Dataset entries
*** Block opens ***
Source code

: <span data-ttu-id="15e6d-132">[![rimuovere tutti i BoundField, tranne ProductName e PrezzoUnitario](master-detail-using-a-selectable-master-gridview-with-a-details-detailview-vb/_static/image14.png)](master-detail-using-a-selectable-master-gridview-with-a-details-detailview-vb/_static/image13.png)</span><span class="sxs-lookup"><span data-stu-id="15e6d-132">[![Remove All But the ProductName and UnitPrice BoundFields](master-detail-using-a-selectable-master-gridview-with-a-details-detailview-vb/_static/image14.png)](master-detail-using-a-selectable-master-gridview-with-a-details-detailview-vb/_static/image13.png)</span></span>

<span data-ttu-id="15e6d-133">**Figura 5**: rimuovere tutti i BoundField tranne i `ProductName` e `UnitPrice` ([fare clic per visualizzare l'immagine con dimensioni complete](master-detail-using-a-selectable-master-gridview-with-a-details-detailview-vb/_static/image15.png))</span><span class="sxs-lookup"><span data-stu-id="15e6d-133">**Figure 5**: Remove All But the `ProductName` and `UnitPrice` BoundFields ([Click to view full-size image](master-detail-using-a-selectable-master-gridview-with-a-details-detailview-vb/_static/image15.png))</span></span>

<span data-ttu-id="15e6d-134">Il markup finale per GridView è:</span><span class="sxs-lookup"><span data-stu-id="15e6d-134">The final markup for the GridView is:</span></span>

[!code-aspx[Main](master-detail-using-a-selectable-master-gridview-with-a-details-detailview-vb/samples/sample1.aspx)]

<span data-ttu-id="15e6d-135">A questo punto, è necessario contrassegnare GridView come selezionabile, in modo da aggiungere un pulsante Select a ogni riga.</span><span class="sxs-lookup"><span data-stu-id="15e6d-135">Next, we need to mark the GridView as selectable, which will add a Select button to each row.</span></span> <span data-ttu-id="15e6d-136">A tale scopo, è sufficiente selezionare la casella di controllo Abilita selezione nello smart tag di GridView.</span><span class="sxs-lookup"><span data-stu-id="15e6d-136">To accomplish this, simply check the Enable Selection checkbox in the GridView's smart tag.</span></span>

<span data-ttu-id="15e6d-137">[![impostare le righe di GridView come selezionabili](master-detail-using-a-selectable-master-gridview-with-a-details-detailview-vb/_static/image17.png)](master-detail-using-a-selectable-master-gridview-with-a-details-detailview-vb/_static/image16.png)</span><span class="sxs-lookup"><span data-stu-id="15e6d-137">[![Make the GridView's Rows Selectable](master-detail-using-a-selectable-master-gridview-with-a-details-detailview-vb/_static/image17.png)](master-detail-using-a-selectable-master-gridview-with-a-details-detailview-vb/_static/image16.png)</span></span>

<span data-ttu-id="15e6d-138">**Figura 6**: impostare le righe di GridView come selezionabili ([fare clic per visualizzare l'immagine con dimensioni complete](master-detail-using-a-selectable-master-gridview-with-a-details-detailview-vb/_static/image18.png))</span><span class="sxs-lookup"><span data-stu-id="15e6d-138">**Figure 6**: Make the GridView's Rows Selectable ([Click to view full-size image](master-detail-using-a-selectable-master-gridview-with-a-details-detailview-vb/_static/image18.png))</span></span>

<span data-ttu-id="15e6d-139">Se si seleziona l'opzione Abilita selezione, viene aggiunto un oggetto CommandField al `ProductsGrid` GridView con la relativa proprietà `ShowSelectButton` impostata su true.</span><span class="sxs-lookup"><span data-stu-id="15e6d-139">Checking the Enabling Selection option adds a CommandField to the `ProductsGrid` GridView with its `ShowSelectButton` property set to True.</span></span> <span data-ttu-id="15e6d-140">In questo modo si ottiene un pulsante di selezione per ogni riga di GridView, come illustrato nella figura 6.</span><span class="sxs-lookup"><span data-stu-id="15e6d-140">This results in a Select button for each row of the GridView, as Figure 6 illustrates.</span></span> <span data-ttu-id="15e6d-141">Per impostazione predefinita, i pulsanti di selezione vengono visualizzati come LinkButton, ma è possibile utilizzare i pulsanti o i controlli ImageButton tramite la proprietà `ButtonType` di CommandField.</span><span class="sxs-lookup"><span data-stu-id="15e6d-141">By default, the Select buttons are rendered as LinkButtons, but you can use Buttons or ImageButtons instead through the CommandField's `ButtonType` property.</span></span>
*** Block closes ***
-- PROBLEM REQUIREMENTS --
Exactly as they appear above, write out all of the lines.

-- ANSWER --
Source code

: <span data-ttu-id="15e6d-132">[![rimuovere tutti i BoundField, tranne ProductName e PrezzoUnitario](master-detail-using-a-selectable-master-gridview-with-a-details-detailview-vb/_static/image14.png)](master-detail-using-a-selectable-master-gridview-with-a-details-detailview-vb/_static/image13.png)</span><span class="sxs-lookup"><span data-stu-id="15e6d-132">[![Remove All But the ProductName and UnitPrice BoundFields](master-detail-using-a-selectable-master-gridview-with-a-details-detailview-vb/_static/image14.png)](master-detail-using-a-selectable-master-gridview-with-a-details-detailview-vb/_static/image13.png)</span></span>

<span data-ttu-id="15e6d-133">**Figura 5**: rimuovere tutti i BoundField tranne i `ProductName` e `UnitPrice` ([fare clic per visualizzare l'immagine con dimensioni complete](master-detail-using-a-selectable-master-gridview-with-a-details-detailview-vb/_static/image15.png))</span><span class="sxs-lookup"><span data-stu-id="15e6d-133">**Figure 5**: Remove All But the `ProductName` and `UnitPrice` BoundFields ([Click to view full-size image](master-detail-using-a-selectable-master-gridview-with-a-details-detailview-vb/_static/image15.png))</span></span>

<span data-ttu-id="15e6d-134">Il markup finale per GridView è:</span><span class="sxs-lookup"><span data-stu-id="15e6d-134">The final markup for the GridView is:</span></span>

[!code-aspx[Main](master-detail-using-a-selectable-master-gridview-with-a-details-detailview-vb/samples/sample1.aspx)]

<span data-ttu-id="15e6d-135">A questo punto, è necessario contrassegnare GridView come selezionabile, in modo da aggiungere un pulsante Select a ogni riga.</span><span class="sxs-lookup"><span data-stu-id="15e6d-135">Next, we need to mark the GridView as selectable, which will add a Select button to each row.</span></span> <span data-ttu-id="15e6d-136">A tale scopo, è sufficiente selezionare la casella di controllo Abilita selezione nello smart tag di GridView.</span><span class="sxs-lookup"><span data-stu-id="15e6d-136">To accomplish this, simply check the Enable Selection checkbox in the GridView's smart tag.</span></span>

<span data-ttu-id="15e6d-137">[![impostare le righe di GridView come selezionabili](master-detail-using-a-selectable-master-gridview-with-a-details-detailview-vb/_static/image17.png)](master-detail-using-a-selectable-master-gridview-with-a-details-detailview-vb/_static/image16.png)</span><span class="sxs-lookup"><span data-stu-id="15e6d-137">[![Make the GridView's Rows Selectable](master-detail-using-a-selectable-master-gridview-with-a-details-detailview-vb/_static/image17.png)](master-detail-using-a-selectable-master-gridview-with-a-details-detailview-vb/_static/image16.png)</span></span>

<span data-ttu-id="15e6d-138">**Figura 6**: impostare le righe di GridView come selezionabili ([fare clic per visualizzare l'immagine con dimensioni complete](master-detail-using-a-selectable-master-gridview-with-a-details-detailview-vb/_static/image18.png))</span><span class="sxs-lookup"><span data-stu-id="15e6d-138">**Figure 6**: Make the GridView's Rows Selectable ([Click to view full-size image](master-detail-using-a-selectable-master-gridview-with-a-details-detailview-vb/_static/image18.png))</span></span>

<span data-ttu-id="15e6d-139">Se si seleziona l'opzione Abilita selezione, viene aggiunto un oggetto CommandField al `ProductsGrid` GridView con la relativa proprietà `ShowSelectButton` impostata su true.</span><span class="sxs-lookup"><span data-stu-id="15e6d-139">Checking the Enabling Selection option adds a CommandField to the `ProductsGrid` GridView with its `ShowSelectButton` property set to True.</span></span> <span data-ttu-id="15e6d-140">In questo modo si ottiene un pulsante di selezione per ogni riga di GridView, come illustrato nella figura 6.</span><span class="sxs-lookup"><span data-stu-id="15e6d-140">This results in a Select button for each row of the GridView, as Figure 6 illustrates.</span></span> <span data-ttu-id="15e6d-141">Per impostazione predefinita, i pulsanti di selezione vengono visualizzati come LinkButton, ma è possibile utilizzare i pulsanti o i controlli ImageButton tramite la proprietà `ButtonType` di CommandField.</span><span class="sxs-lookup"><span data-stu-id="15e6d-141">By default, the Select buttons are rendered as LinkButtons, but you can use Buttons or ImageButtons instead through the CommandField's `ButtonType` property.</span></span>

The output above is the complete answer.